The hearse was almost completely repaired by now, and Connie climbed into the driver’s seat.
“Lousy bastards think they can hurt my baby,” she muttered. She revved the engine a couple times, her face a mask of anger and determination.
Before Abe and Maggie could get in, the Darkness said, “Don’t worry. I’ll protect them.”
I nodded. I wasn’t about to argue with the Darkness.
Jinx and I exchanged a last look, and then we sprinted toward the oncoming Incubi, with Russell, Bloodshedder, Cancer Jack, and Lizzie Longlegs at our sides.
What happened after that was a blur. I fired my trancer and cut with my M-blade, while Jinx swung his sledgehammer like a berserker in clown-white makeup. Acid sprayed from his boutonnière as if of its own accord, striking attacking Incubi in the face and causing them to back off, screaming in agony. My earlier weariness and muzzy-headedness were gone, swept away by surging adrenaline. I felt strong, fast, and, most important of all, focused.
Russell wielded his rapier to devastating effect, the M-sword far stronger and sharper than any steel blade could ever be. For good measure, he held a trancer in his other hand and blasted those Incubi his sword couldn’t reach.

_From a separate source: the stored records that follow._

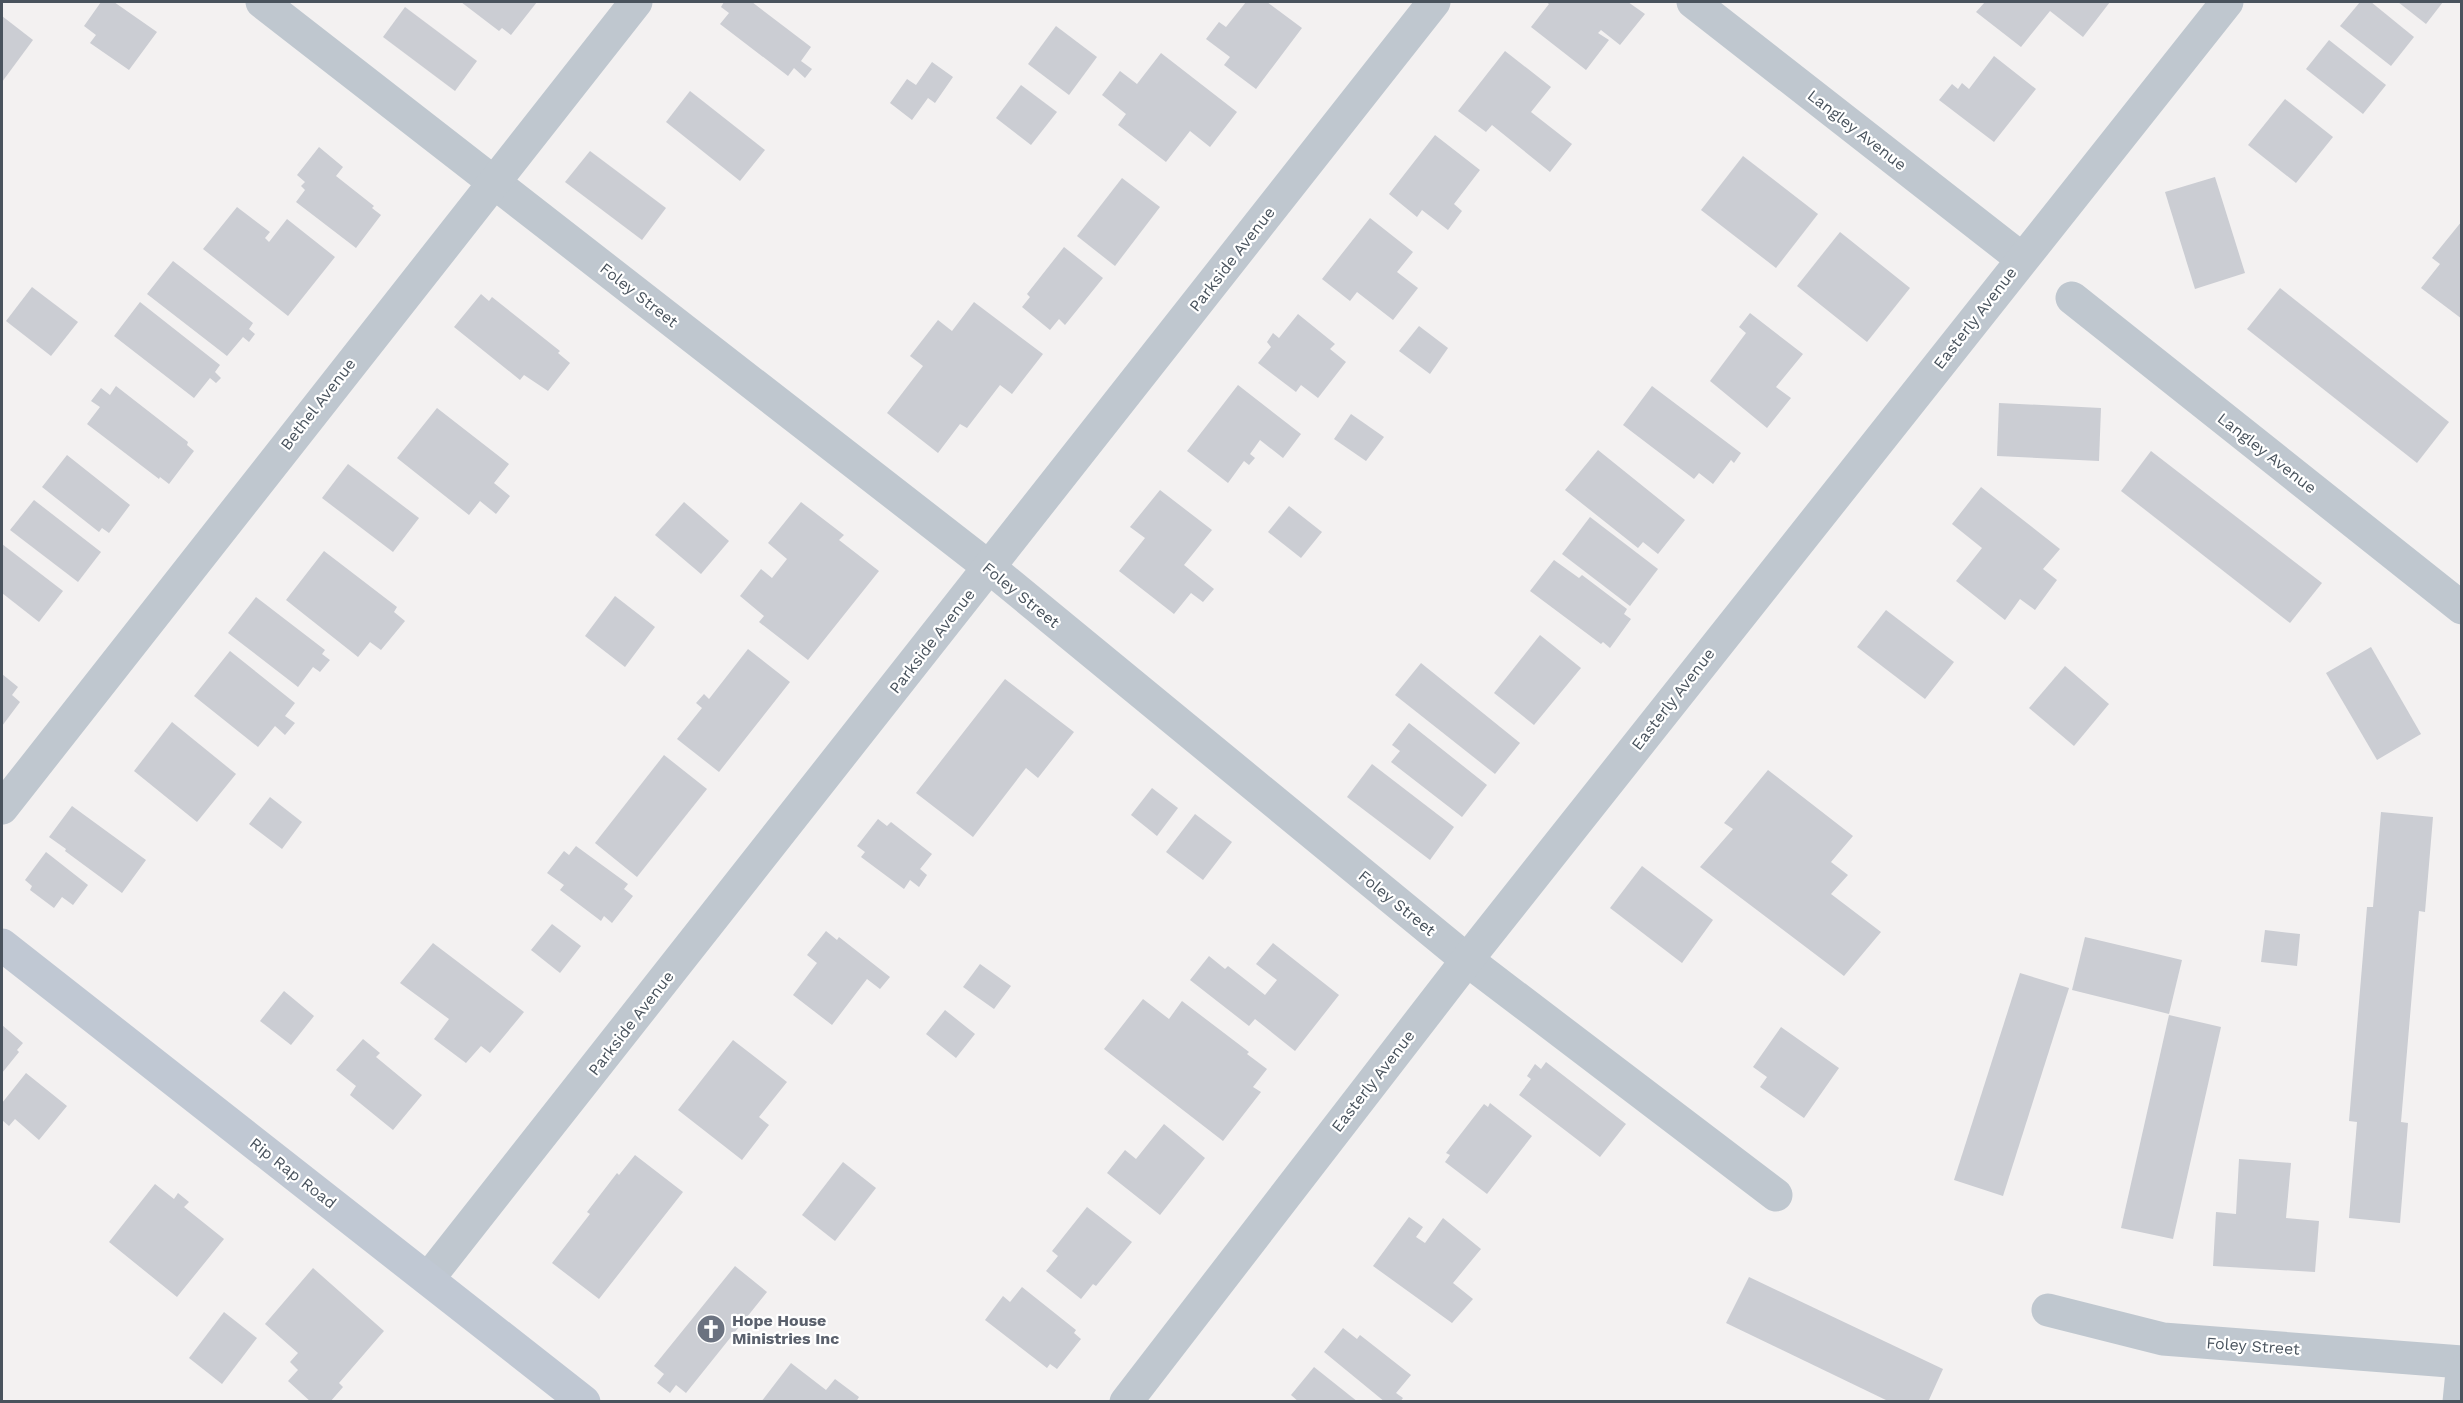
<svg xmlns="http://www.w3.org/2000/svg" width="2463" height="1403" font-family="'Work Sans',sans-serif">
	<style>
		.building { fill: #cbcdd3 }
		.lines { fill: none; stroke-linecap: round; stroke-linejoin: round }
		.street { stroke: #bfc7cf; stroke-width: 33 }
		.secondary { stroke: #c0c8d3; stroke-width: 33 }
		.labels { text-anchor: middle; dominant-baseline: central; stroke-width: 4.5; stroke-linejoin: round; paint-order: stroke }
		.street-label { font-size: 16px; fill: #49535d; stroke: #fff }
		.worship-label { font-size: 16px; font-weight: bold; fill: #5b616d; stroke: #fff; text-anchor: start }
	</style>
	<rect width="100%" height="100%" fill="#f3f1f1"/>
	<g class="building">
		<path d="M101 2H114L157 32 129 70 90 43 96 35 84 26Z"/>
		<path d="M461 2H537L511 35 502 28 499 31Z"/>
		<path d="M724 2H752L811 47 801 61 812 69 805 78 794 68 788 76 720 24 729 13 721 7Z"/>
		<path d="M1246 2H1267L1302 28 1256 89 1224 65 1230 57 1206 39 1219 22 1226 27Z"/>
		<path d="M1546 2H1628L1645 14 1620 45 1601 30 1598 33 1609 40 1586 70 1531 27 1549 4Z"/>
		<path d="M1985 2H2110L2083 37 2050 11 2021 47 1976 12Z"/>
		<path d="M2360 2H2371L2414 37 2391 66 2340 26Z"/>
		<path d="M2398 2H2443L2426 24Z"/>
		<path d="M405 7 477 61 455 91 383 37Z"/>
		<path d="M2 16 33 40 2 82Z"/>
		<path d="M1056 26 1097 57 1069 95 1028 64Z"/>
		<path d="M2329 40 2386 85 2363 114 2306 69Z"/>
		<path d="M1505 51 1551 87 1531 112 1572 144 1550 172 1492 125 1486 132 1458 111Z"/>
		<path d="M1161 53 1237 112 1210 147 1190 131 1166 162 1118 125 1126 114 1102 95 1120 71 1137 84Z"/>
		<path d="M1994 56 2036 89 1994 142 1939 100 1952 84 1958 89 1962 83 1969 89Z"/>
		<path d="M932 62 953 77 935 103 928 98 912 120 890 103 907 79 916 85Z"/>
		<path d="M1021 85 1057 112 1031 145 996 118Z"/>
		<path d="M690 91 765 150 740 181 666 122Z"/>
		<path d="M2285 99 2333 137 2296 183 2248 145Z"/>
		<path d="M1435 135 1480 170 1454 204 1462 211 1448 230 1422 210 1417 217 1389 194Z"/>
		<path d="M319 147 343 167 336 176 374 206 372 208 381 215 356 248 296 202 305 190 301 186 305 182 297 175Z"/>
		<path d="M590 151 666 208 642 240 565 182Z"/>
		<path d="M1743 156 1818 214 1776 268 1701 210Z"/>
		<path d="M2215 177 2245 273 2195 289 2165 192Z"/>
		<path d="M1122 178 1160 207 1115 266 1077 236Z"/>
		<path d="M237 207 270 232 265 238 269 242 287 219 335 257 288 316 203 249Z"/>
		<path d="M1370 218 1413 252 1397 272 1418 288 1393 320 1357 292 1350 301 1322 279Z"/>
		<path d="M2462 221V319L2421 288 2440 264 2432 258Z"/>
		<path d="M1840 232 1910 288 1867 342 1797 286Z"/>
		<path d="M1064 247 1103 278 1065 325 1059 319 1050 330 1022 307 1030 297 1027 294Z"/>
		<path d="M173 261 253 323 249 329 255 334 249 342 243 337 227 356 147 294Z"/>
		<path d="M32 287 78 322 51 356 6 321Z"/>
		<path d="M2280 288 2449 422 2417 463 2247 329Z"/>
		<path d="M481 294 489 301 492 297 560 351 558 353 570 363 548 391 524 375 520 380 454 327Z"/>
		<path d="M140 302 220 365 215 372 221 378 216 383 210 378 194 398 114 336Z"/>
		<path d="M974 302 1043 354 1012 394 1000 385 967 428 960 424 938 453 887 413 923 366 910 356 938 320 952 331Z"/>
		<path d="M1750 313 1803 354 1776 387 1791 398 1767 428 1710 381 1746 333 1739 327Z"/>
		<path d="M1298 314 1335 344 1330 349 1346 362 1318 398 1301 385 1296 392 1258 363 1271 347 1267 342 1273 333 1279 338Z"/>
		<path d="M1419 326 1448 348 1430 374 1399 351Z"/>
		<path d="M1238 385 1301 434 1283 458 1260 440 1250 454 1255 458 1249 465 1244 461 1228 483 1187 451Z"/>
		<path d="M116 386 188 442 187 445 194 451 169 484 160 477 159 479 87 424 100 407 91 401 101 388 110 395Z"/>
		<path d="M1652 386 1741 453 1734 463 1731 460 1713 484 1699 473 1694 479 1623 425Z"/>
		<path d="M1999 403 2101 408 2099 461 1997 456Z"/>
		<path d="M437 408 509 464 494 483 510 496 496 514 480 501 469 515 397 458Z"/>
		<path d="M1351 414 1384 437 1366 461 1334 439Z"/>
		<path d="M1598 450 1685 520 1658 554 1643 542 1638 548 1565 490Z"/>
		<path d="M2151 451 2322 583 2290 623 2121 491Z"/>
		<path d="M67 455 130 505 109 533 102 528 99 532 42 487Z"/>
		<path d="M348 464 419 518 393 552 322 498Z"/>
		<path d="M1981 487 2060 549 2043 569 2057 580 2035 610 2020 599 2005 620 1956 581 1982 548 1952 524Z"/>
		<path d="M1160 490 1212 530 1184 565 1214 589 1203 602 1191 593 1174 614 1119 571 1145 538 1130 527Z"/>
		<path d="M34 500 101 552 78 582 10 530Z"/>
		<path d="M684 502 729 541 701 574 655 535Z"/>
		<path d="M801 502 844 535 839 540 879 571 808 660 759 622 764 616 740 596 761 569 772 578 787 559 768 543Z"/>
		<path d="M1289 506 1322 532 1301 558 1268 532Z"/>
		<path d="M1590 517 1658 569 1630 606 1562 554Z"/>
		<path d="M2 544 63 591 39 622 2 593Z"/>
		<path d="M324 551 397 607 394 612 405 621 381 650 370 642 358 657 286 600Z"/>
		<path d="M1554 560 1579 578 1582 575 1627 609 1624 614 1631 619 1610 648 1603 642 1601 644 1530 591Z"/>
		<path d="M615 596 655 627 625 667 585 636Z"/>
		<path d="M256 597 325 650 322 654 330 660 320 672 313 667 298 687 228 633Z"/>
		<path d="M1886 610 1954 662 1925 699 1857 647Z"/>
		<path d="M1540 635 1581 668 1534 725 1494 693Z"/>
		<path d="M2371 647 2421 734 2377 760 2326 673Z"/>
		<path d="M748 649 790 682 719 772 677 739 702 708 696 703 704 694 709 699Z"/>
		<path d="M230 651 295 703 285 716 295 723 285 735 275 726 258 747 194 696Z"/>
		<path d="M1421 663 1520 743 1495 774 1395 695Z"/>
		<path d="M2065 666 2109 704 2074 746 2029 708Z"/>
		<path d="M2 674 18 687 12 695 20 702 2 726Z"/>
		<path d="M1005 679 1074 732 1038 778 1026 768 973 837 916 793Z"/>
		<path d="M172 722 236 774 197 822 134 771Z"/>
		<path d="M1409 723 1487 785 1462 817 1391 762 1400 751 1392 745Z"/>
		<path d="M664 755 707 789 637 877 595 843Z"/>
		<path d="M1372 764 1454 827 1430 860 1347 797Z"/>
		<path d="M1768 770 1853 836 1831 862 1848 875 1831 894 1881 932 1844 976 1700 867 1733 829 1724 823Z"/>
		<path d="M1152 788 1178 808 1157 836 1131 815Z"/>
		<path d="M270 797 302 822 282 849 249 824Z"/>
		<path d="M72 806 146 860 122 893 65 851 66 849 49 837Z"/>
		<path d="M2381 812 2433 817 2425 912 2419 911 2401 1122 2408 1123 2400 1223 2349 1218 2357 1122 2349 1121 2367 907H2373Z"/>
		<path d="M1195 814 1232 842 1203 880 1166 852Z"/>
		<path d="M878 819 887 826 891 822 932 854 920 869 927 875 919 887 910 880 904 889 861 857 865 852 857 846Z"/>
		<path d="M576 846 628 884 624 889 633 896 612 923 604 916 601 921 560 890 564 885 547 873 564 851 569 855Z"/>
		<path d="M46 852 88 885 73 905 62 897 54 908 30 890 32 886 25 880Z"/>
		<path d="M1642 866 1713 920 1682 963 1610 908Z"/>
		<path d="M552 924 581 946 560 973 531 950Z"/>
		<path d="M2265 930 2300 934 2297 966 2261 962Z"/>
		<path d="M826 931 837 940 839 937 890 977 880 989 867 979 832 1025 793 995 817 963 807 955Z"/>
		<path d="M2085 937 2182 960 2169 1014 2072 990Z"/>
		<path d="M433 943 524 1012 490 1053 481 1046 466 1063 434 1039 449 1019 400 983Z"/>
		<path d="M1273 943 1339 995 1295 1051 1255 1019 1249 1026 1190 980 1209 956 1225 969 1228 966 1265 995 1277 980 1256 964Z"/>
		<path d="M980 964 1011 986 994 1009 963 987Z"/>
		<path d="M2020 973 2069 988 2003 1196 1954 1180Z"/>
		<path d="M284 991 314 1016 291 1045 260 1021Z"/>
		<path d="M1143 999 1169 1019 1182 1001 1249 1052 1247 1054 1267 1069 1253 1087 1261 1092 1223 1141 1104 1049Z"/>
		<path d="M945 1010 975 1034 956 1058 926 1034Z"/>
		<path d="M2169 1015 2221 1027 2173 1239 2121 1228Z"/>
		<path d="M2 1025 23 1043 17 1050 19 1052 2 1073Z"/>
		<path d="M1781 1027 1839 1068 1804 1118 1760 1087 1767 1077 1753 1067Z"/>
		<path d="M363 1039 380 1053 376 1057 422 1095 393 1130 350 1095 356 1086 336 1070Z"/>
		<path d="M733 1040 787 1082 759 1117 769 1125 742 1160 678 1110Z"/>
		<path d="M1546 1062 1626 1124 1600 1157 1519 1095 1531 1079 1527 1076 1535 1064 1541 1069Z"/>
		<path d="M26 1073 67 1106 39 1140 15 1119 9 1126 2 1120 3 1111 2 1103Z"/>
		<path d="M1490 1103 1532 1136 1487 1194 1445 1162 1450 1155 1446 1153 1484 1104 1488 1107Z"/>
		<path d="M1164 1124 1205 1158 1160 1215 1107 1173 1125 1150 1136 1159Z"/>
		<path d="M635 1155 683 1192 599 1299 552 1263 590 1214 587 1212 617 1173 619 1175Z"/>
		<path d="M2239 1159 2291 1163 2286 1218 2319 1221 2315 1272 2213 1266 2216 1212 2236 1214Z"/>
		<path d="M843 1162 876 1188 835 1241 802 1215Z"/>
		<path d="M155 1184 174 1199 178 1193 189 1202 184 1207 224 1239 177 1297 109 1242Z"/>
		<path d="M1087 1207 1132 1242 1096 1286 1093 1284 1081 1299 1046 1271 1058 1256 1052 1251Z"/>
		<path d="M1409 1217 1423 1227 1416 1237 1425 1243 1443 1218 1481 1249 1453 1283 1473 1299 1452 1323 1373 1266Z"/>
		<path d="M735 1266 767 1292 686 1393 676 1385 670 1393 657 1383 664 1374 654 1366Z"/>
		<path d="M313 1268 384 1331 339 1383 343 1387 330 1402H311L288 1381 298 1370 290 1362 298 1353 265 1324Z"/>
		<path d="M1749 1277 1943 1369 1928 1402H1890L1726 1323Z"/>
		<path d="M1022 1287 1076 1330 1074 1333 1081 1339 1057 1369 1050 1364 1047 1368 985 1320 1003 1296 1010 1302Z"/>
		<path d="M224 1312 257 1338 222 1384 189 1358Z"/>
		<path d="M1343 1328 1357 1339 1360 1335 1411 1375 1396 1393 1403 1398 1400 1402H1385L1324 1352Z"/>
		<path d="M791 1363 826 1390 835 1379 859 1397 856 1402H761Z"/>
		<path d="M1314 1367 1358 1402H1299L1291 1395Z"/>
	</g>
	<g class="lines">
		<g class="street">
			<path d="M262 2 990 568 1467 960 1776 1195"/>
			<path d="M1693 2 2022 259"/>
			<path d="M2072 298 2462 608"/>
			<path d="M2 808 636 2"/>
			<path d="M428 1279 1434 2"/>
			<path d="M2048 1310 2163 1339 2462 1362"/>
			<path d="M1126 1402 1467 960 2227 2"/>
			<path d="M2459 1402 2462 1372"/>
		</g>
		<path class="secondary" d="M2 945 584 1402"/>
	</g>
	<defs>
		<g id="church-disc" transform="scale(1.5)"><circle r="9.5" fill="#6b7280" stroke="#fff"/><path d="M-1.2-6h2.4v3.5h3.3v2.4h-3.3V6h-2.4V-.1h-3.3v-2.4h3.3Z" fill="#fff"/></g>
	</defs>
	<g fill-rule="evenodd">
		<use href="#church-disc" x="711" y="1329"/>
	</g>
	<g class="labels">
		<g class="street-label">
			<text transform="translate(1857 130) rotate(38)">Langley Avenue</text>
			<text transform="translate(1232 259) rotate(-52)">Parkside Avenue</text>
			<text transform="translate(639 295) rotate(38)">Foley Street</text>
			<text transform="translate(1975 318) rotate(-52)">Easterly Avenue</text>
			<text transform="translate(318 404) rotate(-52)">Bethel Avenue</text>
			<text transform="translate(2267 453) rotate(38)">Langley Avenue</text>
			<text transform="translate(1021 595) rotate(39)">Foley Street</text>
			<text transform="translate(932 641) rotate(-52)">Parkside Avenue</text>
			<text transform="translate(1673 699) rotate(-52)">Easterly Avenue</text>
			<text transform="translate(1397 903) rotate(39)">Foley Street</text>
			<text transform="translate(631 1023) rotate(-52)">Parkside Avenue</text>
			<text transform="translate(1373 1081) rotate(-52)">Easterly Avenue</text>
			<text transform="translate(293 1173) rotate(38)">Rip Rap Road</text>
			<text transform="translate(2253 1346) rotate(4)">Foley Street</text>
		</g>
		<g class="worship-label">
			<text x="732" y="1320">Hope House<tspan x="732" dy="18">Ministries Inc</tspan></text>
		</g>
	</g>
	<rect width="2463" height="1403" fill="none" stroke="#49535d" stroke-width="6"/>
</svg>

Bloodshedder did what she specialized in, tearing into Incubi with teeth and claws and swinging her spiked tail like a mace. Cancer Jack shot jets of fire from his newly grown cigarette fingers, setting Incubi aflame, and he spewed toxic smoke from his mouth, causing Incubi to gag and choke. Lizzie Longlegs was putting her curved blades to good use, slicing and dicing opponents with maniacal glee.
Maggie and Abe stood close together, Abe with his arm around her shoulders. The Darkness stood in front of them, broadcasting waves of terror at anyone who approached. Whenever an Incubus managed to resist his fear-casting and came rushing toward him, he opened his robe to reveal an endless expanse of Nothingness inside. The lucky Incubi were able to turn aside at the last instant, fall to the ground, and curl into a fetal position, sobbing and shivering. The unlucky ones were unable to stop – and they fell into the void contained within the Darkness, their screams growing fainter the farther into Nothing they traveled.